Doch aufgeben wollen die Macher noch nicht. "Wir mussten eine Zeit durchstehen, die man eigentlich nicht überlebt", sagte Mark Mayo, Senior Vice President von Firefox gegenüber dem US-Techportal "Recode". "Aber irgendwie sind wir nicht tot … und es fühlt sich an, als würden wir wieder Fahrt aufnehmen und herausfinden, was wir tun müssen." Mayo gibt zu, dass man sich zuletzt nicht intensiv genug mit dem Kernprodukt - dem Browser - beschäftigt habe, sodass er nicht mehr mit der Konkurrenz mithalten konnte.

Dennoch gibt es Grund für verhaltenen Optimismus: Nach Jahren des Niedergangs geht es nun wieder leicht bergauf. Konkrete Zahlen wollte der Firefox-Manager nicht nennen, aber sowohl die Zahl der täglichen als auch monatlich aktiven Nutzer wuchs 2016 das erste Mal seit vier Jahren "im hohen einstelligen Prozentbereich".

Für das moderate Wachstum gibt es eine Reihe von Gründen. Nachdem man etwa jahrelang Apples iOS-Betriebssystem boykottierte, bietet man nun auch für iPhone und iPad einen Browser an. Vor allem "Firefox Focus" (hierzulande "Firefox Klar"), ein aufs Wesentliche reduzierter Browser, der sämtliche Spuren im Netz verwischt, kommt bei den Nutzern gut an. Langfristig peile man die 15-Prozent-Hürde auf dem Desktop an, das ambitionierte Ziel liege bei 20 Prozent.

Findet Firefox zu alter Stärke zurück?

Dennoch gibt es noch viel zu tun, wie der renommierte "Recode"-Kolumnist Walt Mossberg in seiner Firefox-Analyse betont. "Meiner Meinung nach ist der Firefox mit dem Stand von heute nur ein mittelmäßiges Produkt.

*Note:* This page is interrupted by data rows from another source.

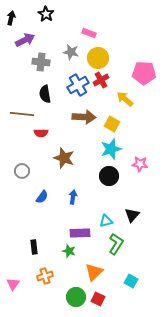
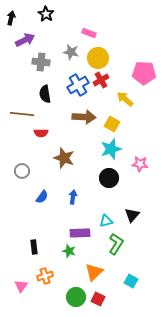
black circle: moved 2 px down
pink triangle: moved 8 px right, 2 px down
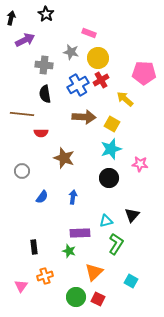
gray cross: moved 3 px right, 3 px down
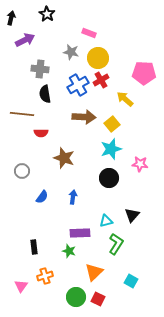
black star: moved 1 px right
gray cross: moved 4 px left, 4 px down
yellow square: rotated 21 degrees clockwise
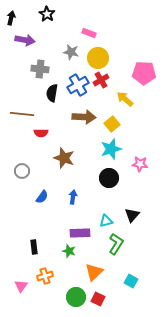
purple arrow: rotated 36 degrees clockwise
black semicircle: moved 7 px right, 1 px up; rotated 18 degrees clockwise
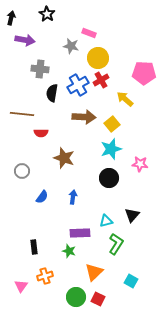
gray star: moved 6 px up
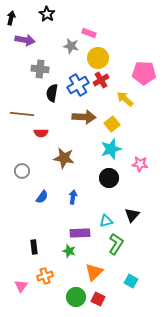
brown star: rotated 10 degrees counterclockwise
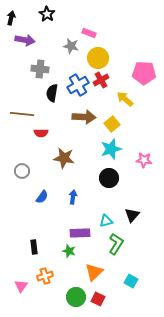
pink star: moved 4 px right, 4 px up
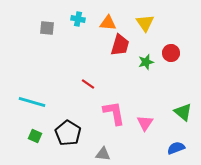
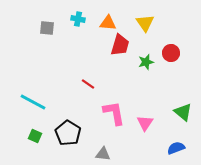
cyan line: moved 1 px right; rotated 12 degrees clockwise
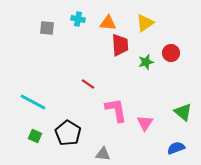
yellow triangle: rotated 30 degrees clockwise
red trapezoid: rotated 20 degrees counterclockwise
pink L-shape: moved 2 px right, 3 px up
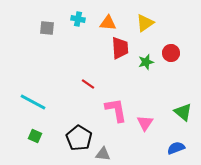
red trapezoid: moved 3 px down
black pentagon: moved 11 px right, 5 px down
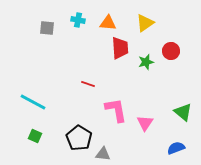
cyan cross: moved 1 px down
red circle: moved 2 px up
red line: rotated 16 degrees counterclockwise
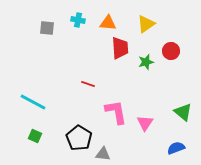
yellow triangle: moved 1 px right, 1 px down
pink L-shape: moved 2 px down
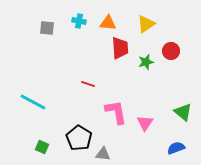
cyan cross: moved 1 px right, 1 px down
green square: moved 7 px right, 11 px down
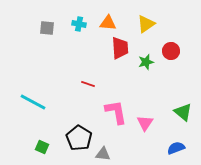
cyan cross: moved 3 px down
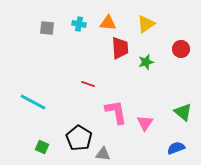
red circle: moved 10 px right, 2 px up
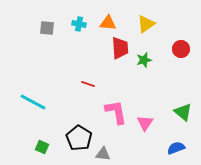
green star: moved 2 px left, 2 px up
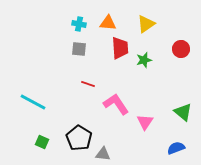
gray square: moved 32 px right, 21 px down
pink L-shape: moved 8 px up; rotated 24 degrees counterclockwise
pink triangle: moved 1 px up
green square: moved 5 px up
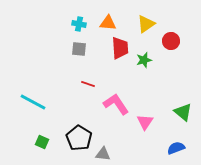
red circle: moved 10 px left, 8 px up
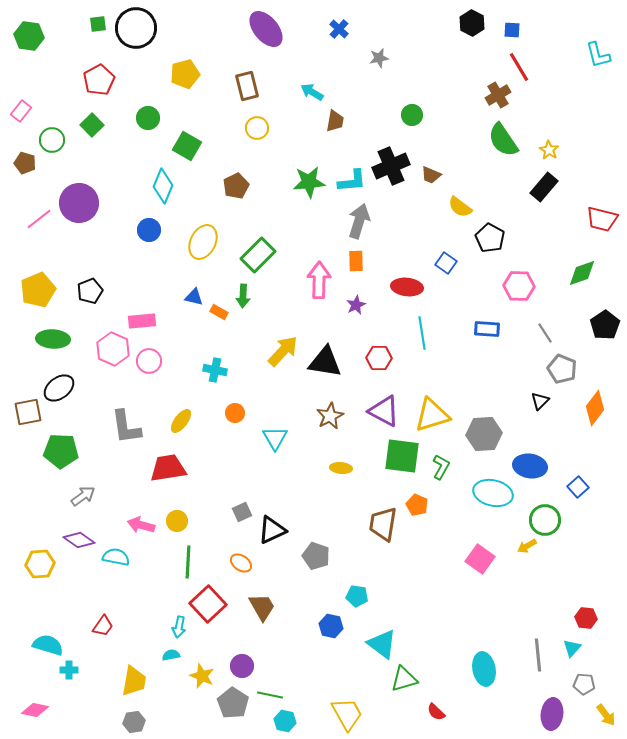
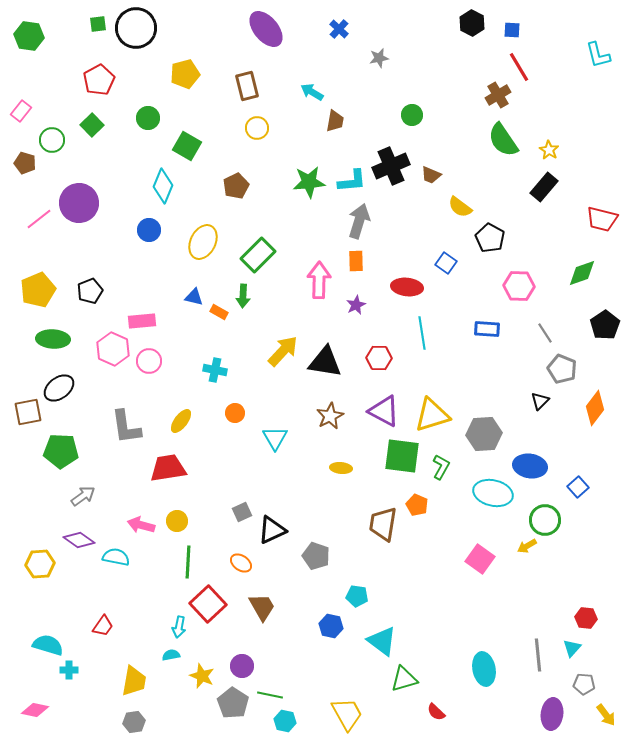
cyan triangle at (382, 644): moved 3 px up
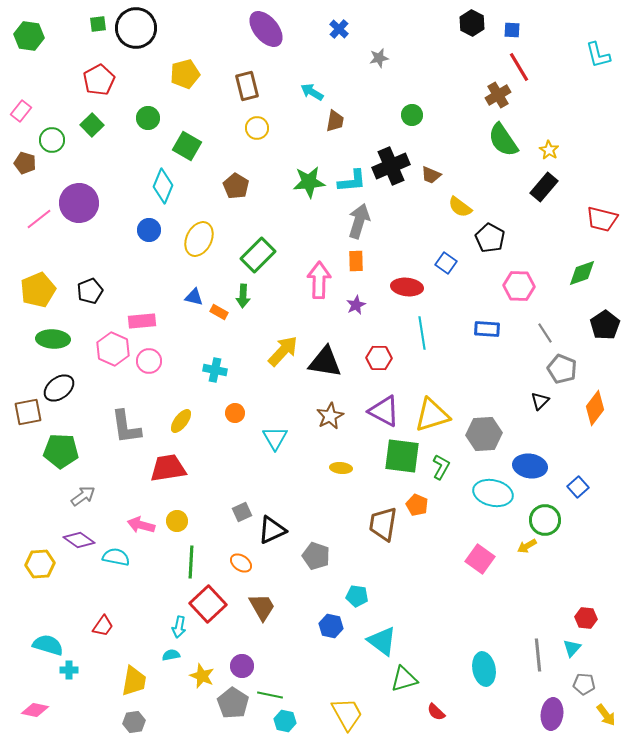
brown pentagon at (236, 186): rotated 15 degrees counterclockwise
yellow ellipse at (203, 242): moved 4 px left, 3 px up
green line at (188, 562): moved 3 px right
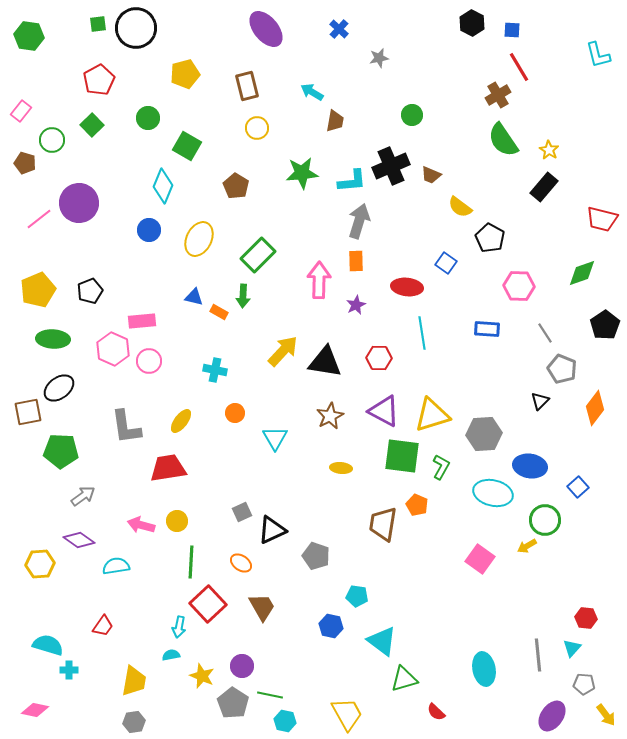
green star at (309, 182): moved 7 px left, 9 px up
cyan semicircle at (116, 557): moved 9 px down; rotated 20 degrees counterclockwise
purple ellipse at (552, 714): moved 2 px down; rotated 28 degrees clockwise
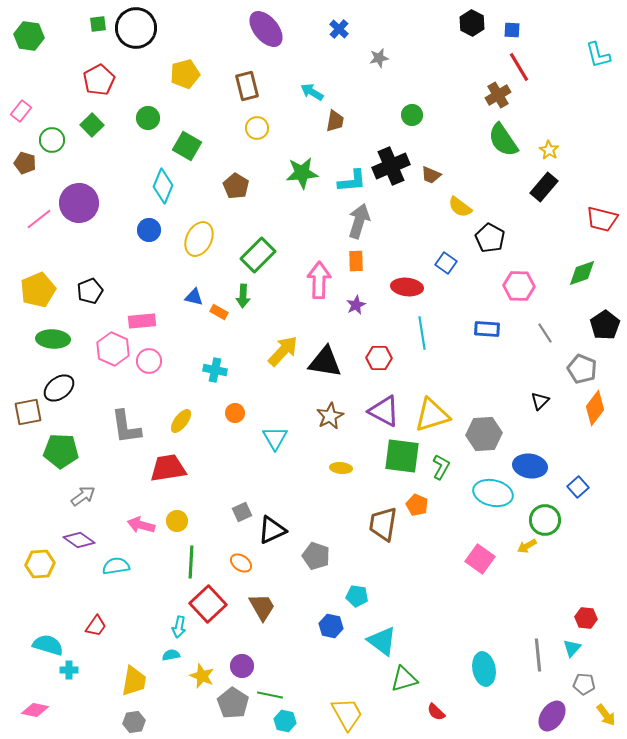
gray pentagon at (562, 369): moved 20 px right
red trapezoid at (103, 626): moved 7 px left
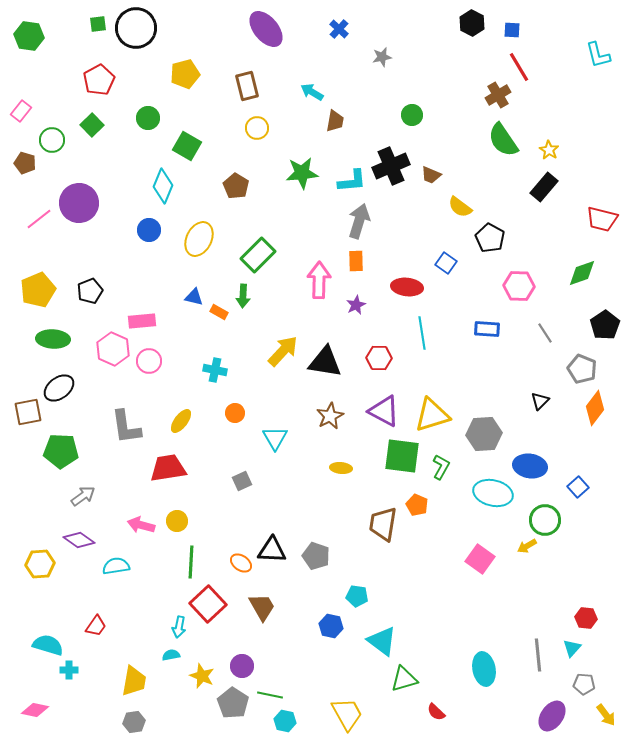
gray star at (379, 58): moved 3 px right, 1 px up
gray square at (242, 512): moved 31 px up
black triangle at (272, 530): moved 20 px down; rotated 28 degrees clockwise
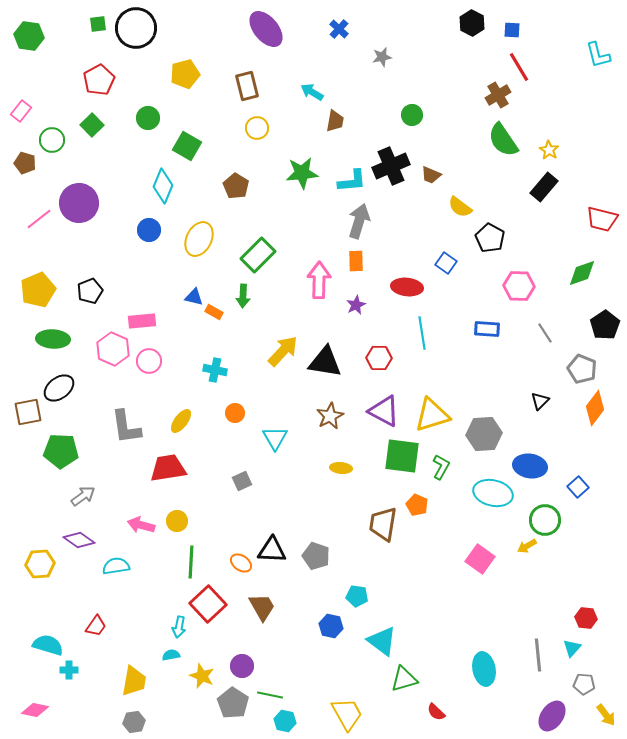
orange rectangle at (219, 312): moved 5 px left
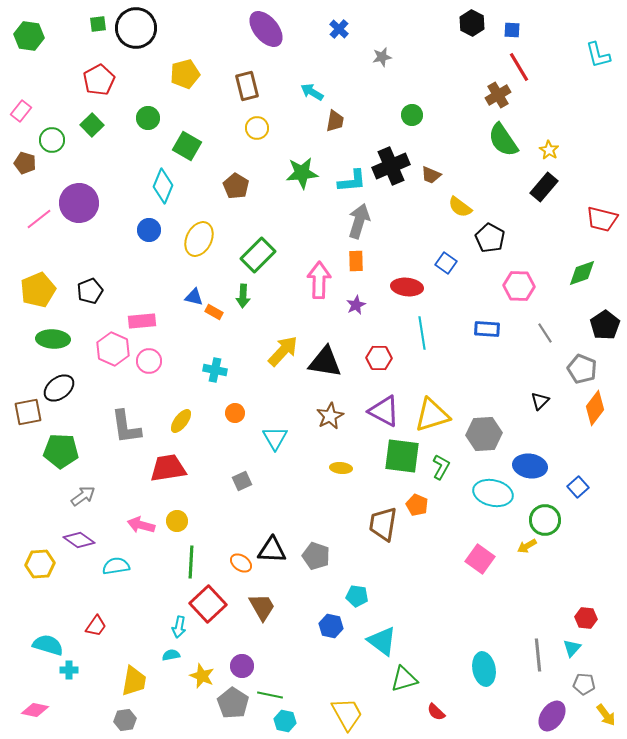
gray hexagon at (134, 722): moved 9 px left, 2 px up
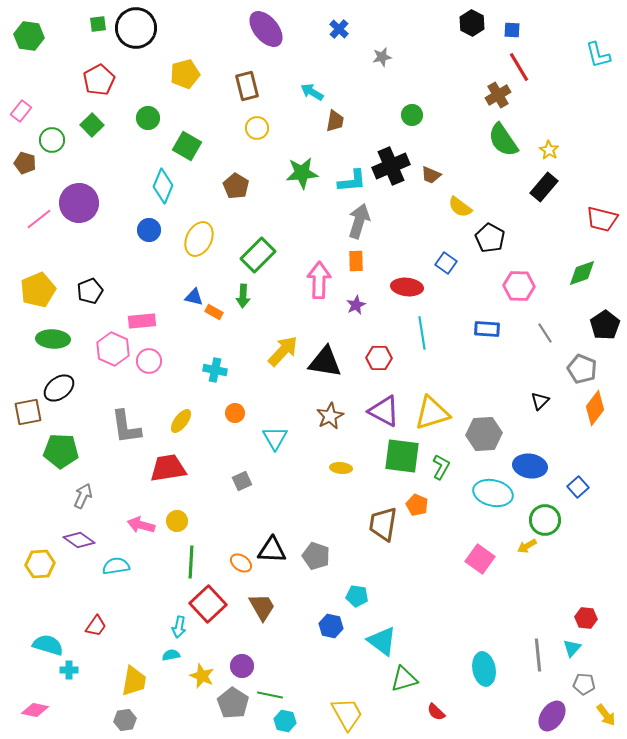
yellow triangle at (432, 415): moved 2 px up
gray arrow at (83, 496): rotated 30 degrees counterclockwise
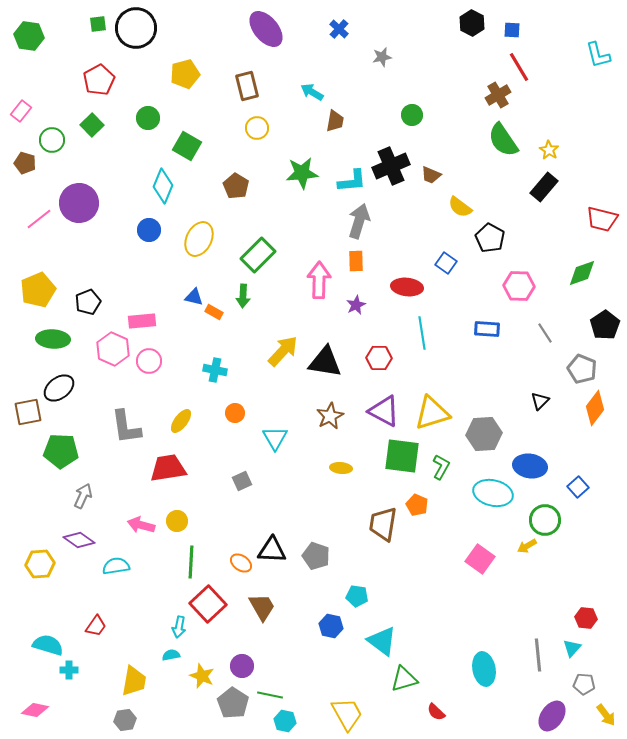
black pentagon at (90, 291): moved 2 px left, 11 px down
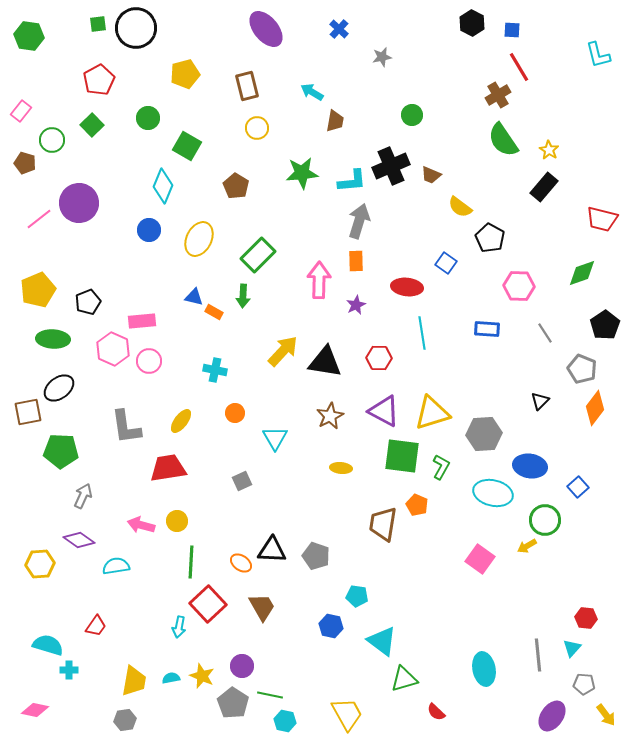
cyan semicircle at (171, 655): moved 23 px down
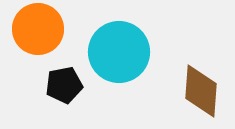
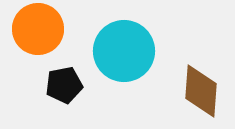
cyan circle: moved 5 px right, 1 px up
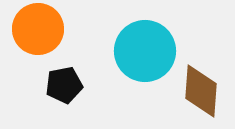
cyan circle: moved 21 px right
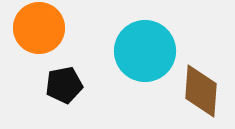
orange circle: moved 1 px right, 1 px up
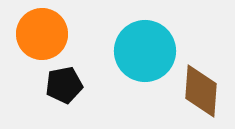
orange circle: moved 3 px right, 6 px down
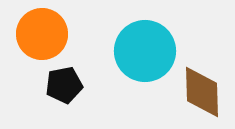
brown diamond: moved 1 px right, 1 px down; rotated 6 degrees counterclockwise
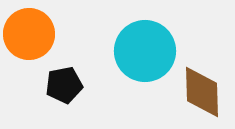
orange circle: moved 13 px left
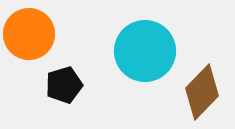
black pentagon: rotated 6 degrees counterclockwise
brown diamond: rotated 46 degrees clockwise
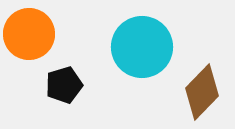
cyan circle: moved 3 px left, 4 px up
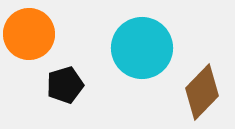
cyan circle: moved 1 px down
black pentagon: moved 1 px right
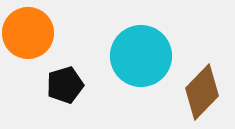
orange circle: moved 1 px left, 1 px up
cyan circle: moved 1 px left, 8 px down
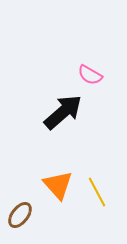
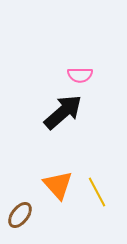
pink semicircle: moved 10 px left; rotated 30 degrees counterclockwise
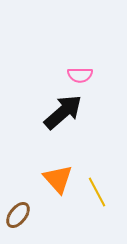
orange triangle: moved 6 px up
brown ellipse: moved 2 px left
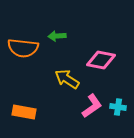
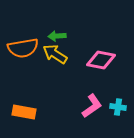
orange semicircle: rotated 16 degrees counterclockwise
yellow arrow: moved 12 px left, 25 px up
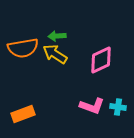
pink diamond: rotated 36 degrees counterclockwise
pink L-shape: rotated 55 degrees clockwise
orange rectangle: moved 1 px left, 2 px down; rotated 30 degrees counterclockwise
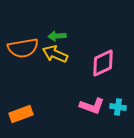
yellow arrow: rotated 10 degrees counterclockwise
pink diamond: moved 2 px right, 3 px down
orange rectangle: moved 2 px left
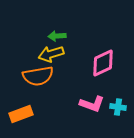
orange semicircle: moved 15 px right, 28 px down
yellow arrow: moved 4 px left; rotated 40 degrees counterclockwise
pink L-shape: moved 2 px up
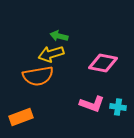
green arrow: moved 2 px right; rotated 18 degrees clockwise
pink diamond: rotated 36 degrees clockwise
orange rectangle: moved 3 px down
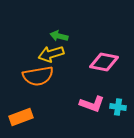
pink diamond: moved 1 px right, 1 px up
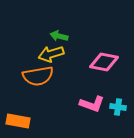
orange rectangle: moved 3 px left, 4 px down; rotated 30 degrees clockwise
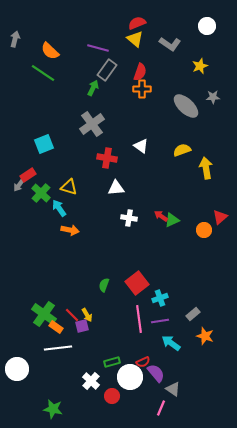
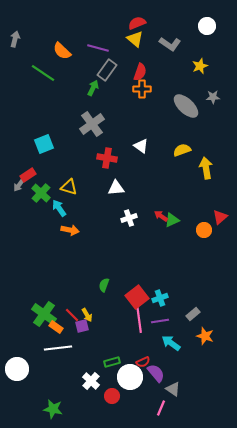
orange semicircle at (50, 51): moved 12 px right
white cross at (129, 218): rotated 28 degrees counterclockwise
red square at (137, 283): moved 14 px down
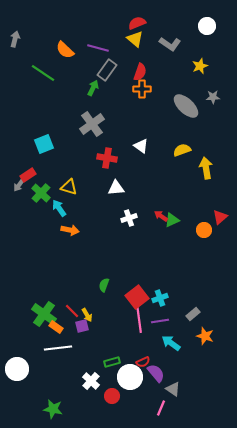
orange semicircle at (62, 51): moved 3 px right, 1 px up
red line at (72, 315): moved 4 px up
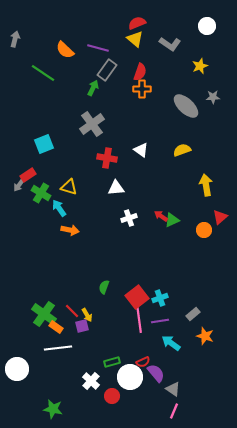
white triangle at (141, 146): moved 4 px down
yellow arrow at (206, 168): moved 17 px down
green cross at (41, 193): rotated 12 degrees counterclockwise
green semicircle at (104, 285): moved 2 px down
pink line at (161, 408): moved 13 px right, 3 px down
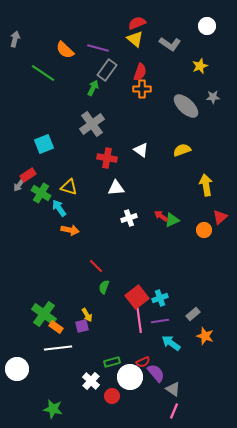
red line at (72, 311): moved 24 px right, 45 px up
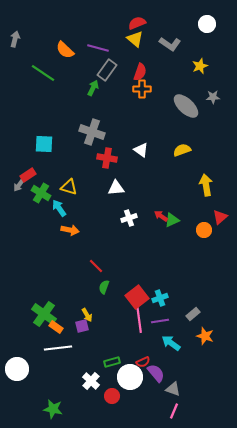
white circle at (207, 26): moved 2 px up
gray cross at (92, 124): moved 8 px down; rotated 35 degrees counterclockwise
cyan square at (44, 144): rotated 24 degrees clockwise
gray triangle at (173, 389): rotated 14 degrees counterclockwise
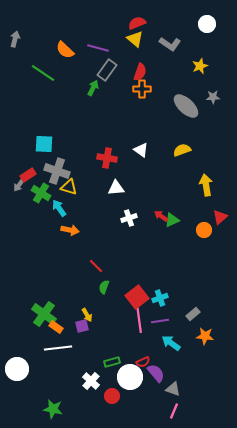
gray cross at (92, 132): moved 35 px left, 39 px down
orange star at (205, 336): rotated 12 degrees counterclockwise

Manchmal kann er sehr schnell sein, sowohl auf Mac als auch Windows. Aber häufig ist alles etwas ruckelig und es gibt große Probleme mit werbebelasteten Seiten." Allerdings seien auch die Konkurrenten nicht perfekt, betont Mossberg. "Chrome zum Beispiel strapaziert die Ressourcen meines Rechners viel zu häufig, sodass sämtliche Prozesse langsam werden." Wenn Mozilla die Fehler des Firefox' ausmerzt, könne der Browser zu alter Form zurückfinden.

Dessen ist sich auch Mayo bewusst: Man habe noch viel Arbeit vor sich, und die ersten Ergebnisse werden die Nutzer erst später in diesem Jahr zu Gesicht bekommen. Bis Ende des Jahres wolle man an Chrome in puncto Performance vorbeiziehen. Gelingen soll das mit einer neuen Browser-Engine namens "Project Quantum", die große Teile der mittlerweile veralteten Gecko-Engine ersetzen soll. Das soll die komplette "Web-Erfahrung verändern", schwärmte Firefox-Ingenieur David Bryant im Oktober. "Seiten werden schneller laden, das Scrollen wird seidenweich."

Man darf gespannt sein, ob Mozilla die hohen Erwartungen erfüllen kann. Denn auch die Konkurrenz schläft nicht. Doch ein bisschen Wettbewerb hat bekanntlich noch nie geschadet.